Before hiring an attorney, please find your state below to see your statute of limitations :
Alabama- 2 years
Alaska- 2 years
Arizona- 2 years
Arkansas- 2 years
California- 1 year / 3 years
Colorado- 2 years
Connecticut- 2 years
Delaware- 2 years
District of Columbia- 3 years
Florida- 2 years
Georgia- 2 years
Hawaii- 2 years
Idaho- 2 years
Illinois- 2 years
Indiana- 2 years
Iowa- 2 years
Kansas- 2 years
Kentucky- 1 year
Louisiana- 1 year
Maine- 3 years
Maryland- 3 years / 5 years
Massachusetts- 3 years
Michigan- 2 years
Minnesota- 4 years
Mississippi- 2 years
Missouri- 2 years
Montana- 3 years
Nebraska- 2 years
Nevada- 3 years
New Hampshire- 2 years
New Jersey- 2 years
New Mexico- 3 years
New York- 2.5 years
North Carolina- 3 years
North Dakota- 2 years
Ohio- 1 year
Oklahoma- 2 years
Oregon- 2 years
Pennsylvania- 2 years
Rhode Island- 3 years
South Carolina- 3 years
South Dakota- 2 years
Tennessee- 1 year / 3 years
Texas- 2 years
Utah- 2 years
Vermont- 3 years
Virginia- 2 years
Washington- 3 years
West Virginia- 2 years
Wisconsin- 3 years
Wyoming- 2 years
Medical malpractice settlements will vary when it comes to how long it will take to settle.

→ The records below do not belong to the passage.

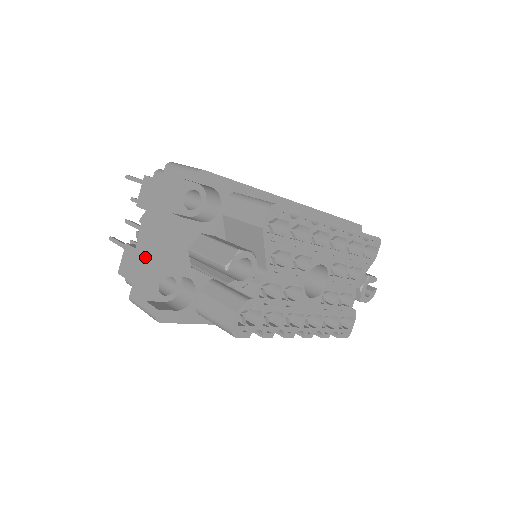
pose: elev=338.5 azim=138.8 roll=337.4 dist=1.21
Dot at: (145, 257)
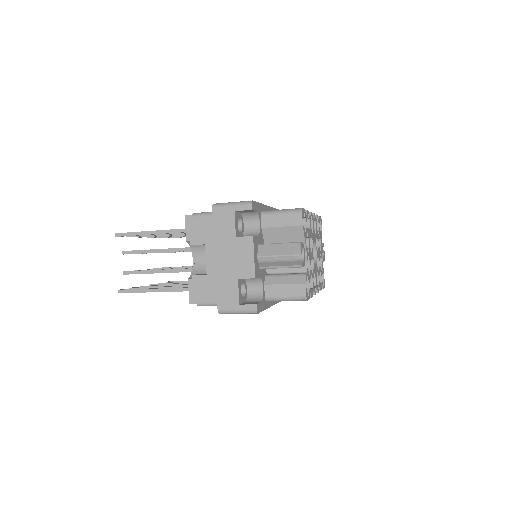
Dot at: (223, 276)
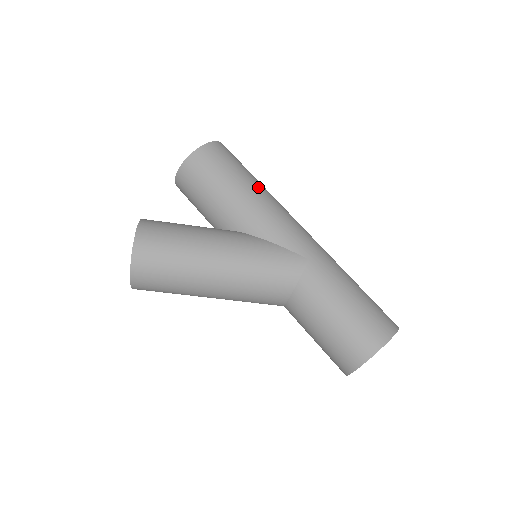
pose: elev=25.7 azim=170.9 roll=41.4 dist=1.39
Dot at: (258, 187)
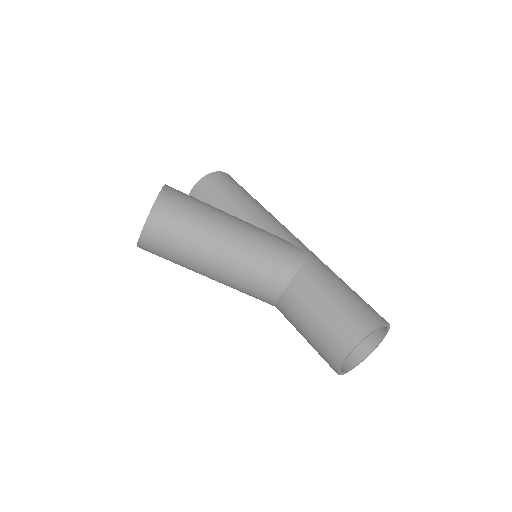
Dot at: occluded
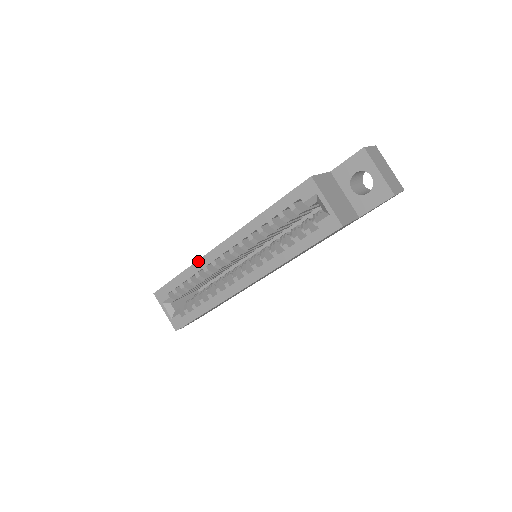
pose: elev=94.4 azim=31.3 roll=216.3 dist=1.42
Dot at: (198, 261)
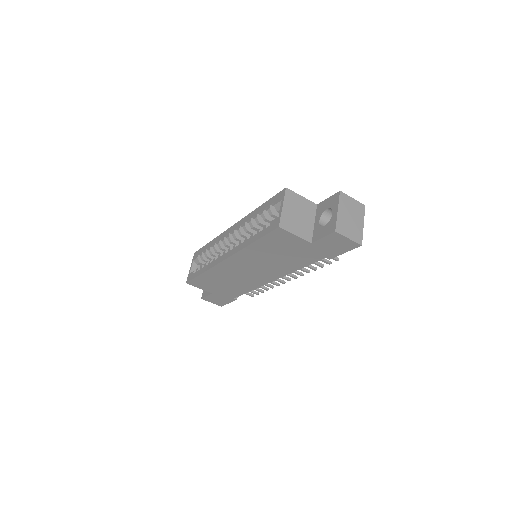
Dot at: (219, 235)
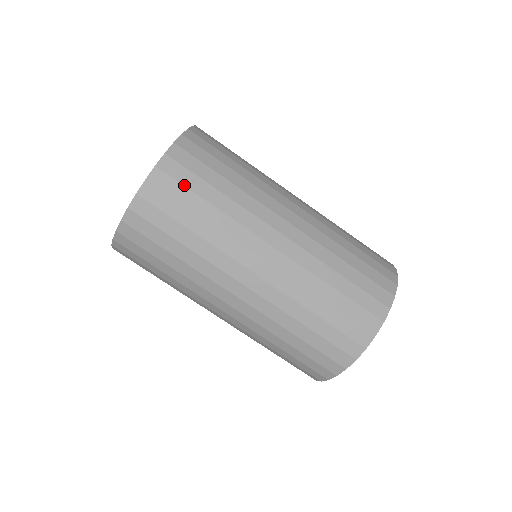
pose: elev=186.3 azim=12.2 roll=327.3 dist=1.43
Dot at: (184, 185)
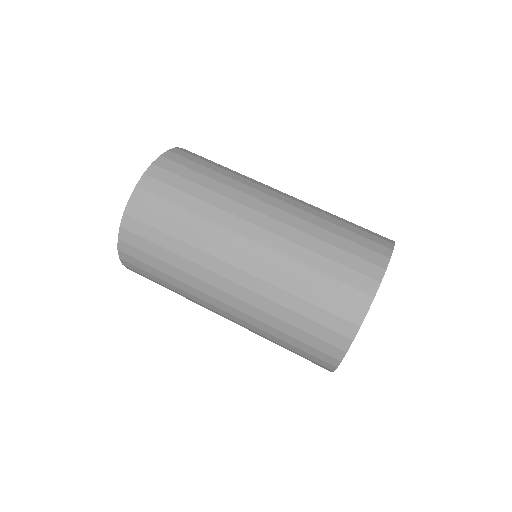
Dot at: (162, 197)
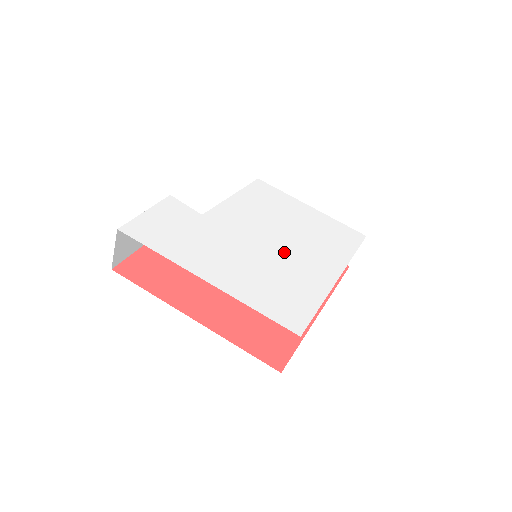
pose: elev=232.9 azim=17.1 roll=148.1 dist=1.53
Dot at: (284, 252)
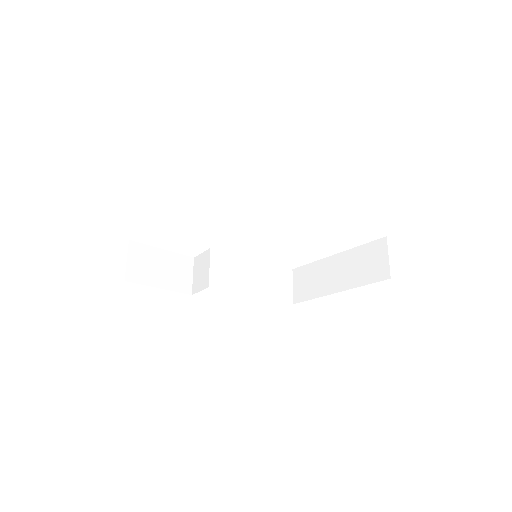
Dot at: occluded
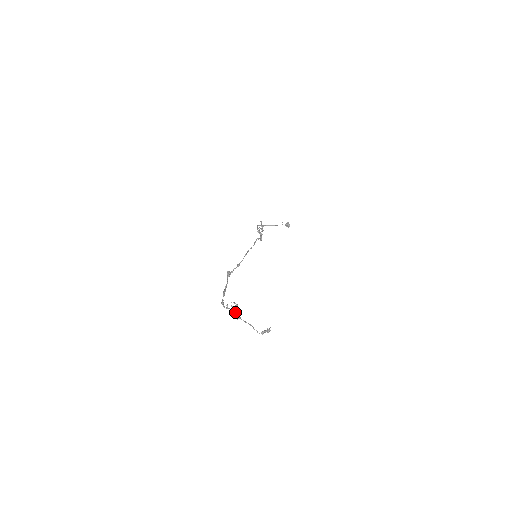
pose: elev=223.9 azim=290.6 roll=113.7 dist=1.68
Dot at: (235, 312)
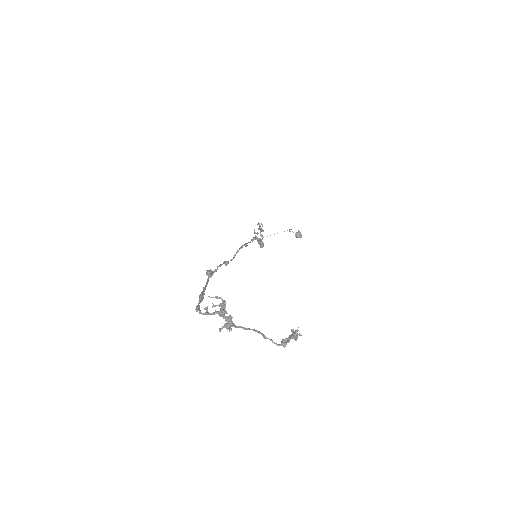
Dot at: (221, 314)
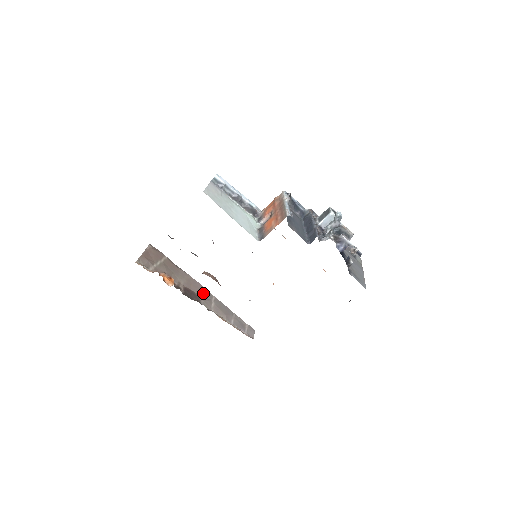
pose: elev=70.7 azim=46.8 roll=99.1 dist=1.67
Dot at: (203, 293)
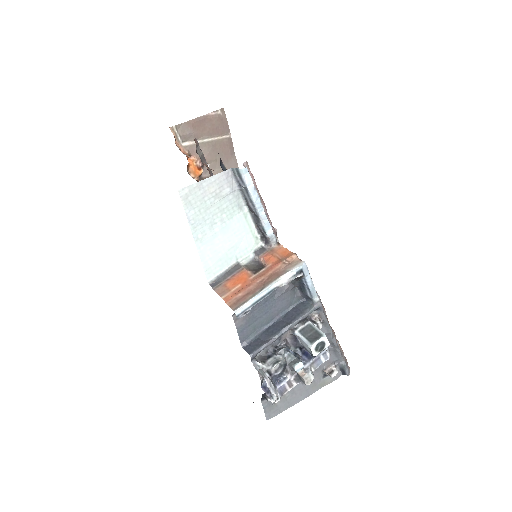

The timeline does not start the second you contact a medical malpractice lawyer; it begins when the malpractice occurred. If you hold out on contacting an attorney, the legal process will take longer, and you will lose some credibility for waiting so long to file a claim.
How serious the incident was and the extent of injuries can cause the length of time to vary. Some insurance companies will wait to settle until the medical bills are all accounted for, and the victim is entirely healed. Your personal injury attorney can set up a medical lien, so you do not have to pay out of pocket. Once you win your case, all medical bills will be covered with part of the settlement.
If your case goes to trial, it will take significantly longer than if your case was to go into mediation. It is important that you do your research and hire a lawyer with expert legal experience inside and outside the courtroom.